The rapidly changing economic environment combined with the war and asset de-risking in Ukraine has hit business activity, with capital market activity “poor” in the first half of the year, Solomon said. “Last year was an anomaly, I said when it happened,” Solomon says. “But this [year] is no exception … conversely, there have been few years of low capital market activity. Because business has to move forward. ” Solomon predicts that capital markets activity could pick up later this year or into next year.

And while public fears about the impending economic crisis loom large, 61% of business owners surveyed remain optimistic about their businesses and their ability to move their businesses forward. “The U.S. economy is very resilient,” says Solomon. “I can’t predict if there will be a recession, but I know we will get through this.”

“The U.S. economy is very resilient. I can’t predict whether we will have a recession or not, but I know we will weather it.”

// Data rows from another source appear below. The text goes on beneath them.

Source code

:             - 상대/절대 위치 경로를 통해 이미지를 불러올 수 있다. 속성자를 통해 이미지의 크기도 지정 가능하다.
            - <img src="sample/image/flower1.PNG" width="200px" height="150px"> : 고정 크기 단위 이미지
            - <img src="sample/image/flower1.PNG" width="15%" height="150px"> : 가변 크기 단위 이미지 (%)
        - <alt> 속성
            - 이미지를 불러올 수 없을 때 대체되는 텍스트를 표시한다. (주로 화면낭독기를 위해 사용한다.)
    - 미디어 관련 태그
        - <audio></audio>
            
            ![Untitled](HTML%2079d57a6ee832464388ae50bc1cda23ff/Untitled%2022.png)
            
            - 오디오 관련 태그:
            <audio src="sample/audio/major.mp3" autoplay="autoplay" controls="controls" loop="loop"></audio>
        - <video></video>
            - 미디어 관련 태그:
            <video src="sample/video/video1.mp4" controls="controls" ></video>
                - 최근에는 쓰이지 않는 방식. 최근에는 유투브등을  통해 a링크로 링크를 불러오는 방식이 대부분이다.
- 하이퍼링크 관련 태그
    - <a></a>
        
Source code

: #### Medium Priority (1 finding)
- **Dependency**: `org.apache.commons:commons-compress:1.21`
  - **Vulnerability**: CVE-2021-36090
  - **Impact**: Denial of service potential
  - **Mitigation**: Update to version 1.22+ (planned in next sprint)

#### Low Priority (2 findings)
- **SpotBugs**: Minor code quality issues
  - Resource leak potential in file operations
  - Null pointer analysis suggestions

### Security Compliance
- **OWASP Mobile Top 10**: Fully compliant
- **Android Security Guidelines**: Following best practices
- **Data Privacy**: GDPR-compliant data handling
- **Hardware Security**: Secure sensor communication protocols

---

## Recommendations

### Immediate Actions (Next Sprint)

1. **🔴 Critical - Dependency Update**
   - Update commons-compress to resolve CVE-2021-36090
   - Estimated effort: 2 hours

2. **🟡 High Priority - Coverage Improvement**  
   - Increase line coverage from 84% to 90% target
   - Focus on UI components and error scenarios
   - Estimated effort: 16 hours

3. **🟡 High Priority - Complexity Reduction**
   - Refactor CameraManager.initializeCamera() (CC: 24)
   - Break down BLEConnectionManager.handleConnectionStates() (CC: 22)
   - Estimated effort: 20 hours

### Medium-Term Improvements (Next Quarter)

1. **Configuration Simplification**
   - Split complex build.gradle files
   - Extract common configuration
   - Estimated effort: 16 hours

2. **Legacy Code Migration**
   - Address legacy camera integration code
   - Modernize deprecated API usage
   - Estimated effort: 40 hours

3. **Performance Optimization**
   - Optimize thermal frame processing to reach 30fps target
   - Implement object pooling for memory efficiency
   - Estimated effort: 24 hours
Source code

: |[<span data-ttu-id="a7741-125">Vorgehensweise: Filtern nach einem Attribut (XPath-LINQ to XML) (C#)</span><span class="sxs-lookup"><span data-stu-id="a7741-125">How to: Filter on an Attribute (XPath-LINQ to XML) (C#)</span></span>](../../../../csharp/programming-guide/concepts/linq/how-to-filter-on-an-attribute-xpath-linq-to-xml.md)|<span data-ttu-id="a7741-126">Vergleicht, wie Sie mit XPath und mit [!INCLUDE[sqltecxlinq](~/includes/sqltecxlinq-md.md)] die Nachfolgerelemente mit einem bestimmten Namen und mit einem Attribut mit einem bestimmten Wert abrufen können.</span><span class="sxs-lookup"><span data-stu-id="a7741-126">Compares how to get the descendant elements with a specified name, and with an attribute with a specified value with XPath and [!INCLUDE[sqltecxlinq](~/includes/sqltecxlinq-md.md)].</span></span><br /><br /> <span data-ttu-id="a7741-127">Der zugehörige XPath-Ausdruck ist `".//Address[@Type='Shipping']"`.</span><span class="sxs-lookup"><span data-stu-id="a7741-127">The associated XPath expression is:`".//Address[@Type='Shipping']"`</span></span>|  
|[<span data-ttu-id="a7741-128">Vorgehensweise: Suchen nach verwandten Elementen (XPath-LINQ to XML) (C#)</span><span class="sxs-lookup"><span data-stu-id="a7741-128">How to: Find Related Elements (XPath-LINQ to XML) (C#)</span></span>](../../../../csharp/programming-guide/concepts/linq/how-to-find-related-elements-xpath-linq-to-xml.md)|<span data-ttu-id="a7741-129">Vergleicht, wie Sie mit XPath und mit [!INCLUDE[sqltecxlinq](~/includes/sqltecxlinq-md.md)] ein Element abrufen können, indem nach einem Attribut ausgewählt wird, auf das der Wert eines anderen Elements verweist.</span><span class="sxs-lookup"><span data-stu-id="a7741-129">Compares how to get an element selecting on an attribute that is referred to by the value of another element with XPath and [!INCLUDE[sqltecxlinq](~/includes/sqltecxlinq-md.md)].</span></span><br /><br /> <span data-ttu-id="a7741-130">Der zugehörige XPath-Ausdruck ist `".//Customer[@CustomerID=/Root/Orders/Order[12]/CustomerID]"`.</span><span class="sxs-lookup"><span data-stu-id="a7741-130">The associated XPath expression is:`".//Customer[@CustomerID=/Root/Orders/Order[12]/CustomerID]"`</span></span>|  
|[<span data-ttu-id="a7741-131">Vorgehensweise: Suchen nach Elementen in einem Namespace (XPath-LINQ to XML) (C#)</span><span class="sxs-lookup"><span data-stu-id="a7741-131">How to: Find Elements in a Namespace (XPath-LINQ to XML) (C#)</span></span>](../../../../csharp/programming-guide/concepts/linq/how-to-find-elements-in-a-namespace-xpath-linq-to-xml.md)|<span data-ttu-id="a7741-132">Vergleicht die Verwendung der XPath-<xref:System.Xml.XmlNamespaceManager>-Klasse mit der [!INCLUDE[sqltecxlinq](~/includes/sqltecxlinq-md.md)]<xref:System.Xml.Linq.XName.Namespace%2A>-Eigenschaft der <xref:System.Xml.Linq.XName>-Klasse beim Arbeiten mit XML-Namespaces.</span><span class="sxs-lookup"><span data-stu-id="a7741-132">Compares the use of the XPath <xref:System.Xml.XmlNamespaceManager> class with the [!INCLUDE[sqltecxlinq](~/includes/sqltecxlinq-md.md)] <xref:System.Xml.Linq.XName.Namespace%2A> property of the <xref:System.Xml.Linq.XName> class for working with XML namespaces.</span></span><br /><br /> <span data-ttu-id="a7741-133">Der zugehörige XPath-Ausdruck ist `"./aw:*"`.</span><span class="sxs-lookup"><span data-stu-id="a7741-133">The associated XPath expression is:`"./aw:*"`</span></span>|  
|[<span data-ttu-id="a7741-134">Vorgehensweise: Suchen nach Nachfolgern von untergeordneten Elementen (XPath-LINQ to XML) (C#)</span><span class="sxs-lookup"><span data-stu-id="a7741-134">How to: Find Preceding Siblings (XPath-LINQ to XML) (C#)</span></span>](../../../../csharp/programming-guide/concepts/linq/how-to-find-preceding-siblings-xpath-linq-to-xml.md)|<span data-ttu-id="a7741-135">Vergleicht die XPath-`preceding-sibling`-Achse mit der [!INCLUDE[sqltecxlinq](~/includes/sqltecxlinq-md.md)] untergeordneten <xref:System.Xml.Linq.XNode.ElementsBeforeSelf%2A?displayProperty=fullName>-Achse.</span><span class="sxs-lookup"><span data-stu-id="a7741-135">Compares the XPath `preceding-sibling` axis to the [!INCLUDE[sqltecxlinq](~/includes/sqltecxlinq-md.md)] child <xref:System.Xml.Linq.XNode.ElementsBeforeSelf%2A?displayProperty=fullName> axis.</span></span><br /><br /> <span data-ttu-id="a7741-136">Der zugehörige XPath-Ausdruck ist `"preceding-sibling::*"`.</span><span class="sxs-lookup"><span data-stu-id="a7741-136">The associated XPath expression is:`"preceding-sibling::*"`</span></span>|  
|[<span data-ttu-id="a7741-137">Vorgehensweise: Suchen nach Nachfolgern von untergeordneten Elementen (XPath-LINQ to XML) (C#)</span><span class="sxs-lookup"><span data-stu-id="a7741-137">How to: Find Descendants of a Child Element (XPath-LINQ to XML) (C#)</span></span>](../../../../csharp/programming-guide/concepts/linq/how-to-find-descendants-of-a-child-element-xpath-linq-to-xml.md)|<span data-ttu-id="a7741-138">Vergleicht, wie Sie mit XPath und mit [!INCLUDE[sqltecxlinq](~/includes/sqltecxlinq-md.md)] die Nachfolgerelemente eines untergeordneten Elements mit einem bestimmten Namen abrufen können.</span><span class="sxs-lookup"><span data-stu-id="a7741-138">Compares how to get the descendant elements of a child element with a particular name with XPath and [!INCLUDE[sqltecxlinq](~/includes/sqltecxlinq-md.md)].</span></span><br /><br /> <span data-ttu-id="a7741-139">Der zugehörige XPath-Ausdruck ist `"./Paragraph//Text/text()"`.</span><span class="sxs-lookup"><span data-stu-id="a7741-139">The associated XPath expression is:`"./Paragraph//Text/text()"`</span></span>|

Goldman Sachs Chairman and CEO David Solomon

In terms of how banks will advise customers and business owners in the near future, Solomon believes discipline is key. “The key is to stay focused on what you can control … and make sure resources are allocated where they are really productive,” he says. “While we see if we can navigate this with a soft landing, we’ll have to be a little more careful.”

For Goldman himself, that means raising its near-term risk profile and reducing the pace of hiring.

“We have grown the company significantly over the last few years, and we were planning a large hiring later this year,” explains Solomon. “Next year we will significantly slow down the hiring pace, please do not There is a hiring freeze.we’re still going to finish our growth [overall] This year’s headcount is very significant and my guess is that next year it will increase again, [just] at a slow pace. ”

Solomon’s North Star, a company navigating the current uncertainty, continues to focus on the long term. “The trick in this environment is that you should always invest in your business for the long term,” he says. It’s okay to wait for the dust to settle a bit.

“Until the trajectory of the economic environment becomes more certain, we need to be a little more cautious,” says Solomon. “And I think a little caution goes a long way.”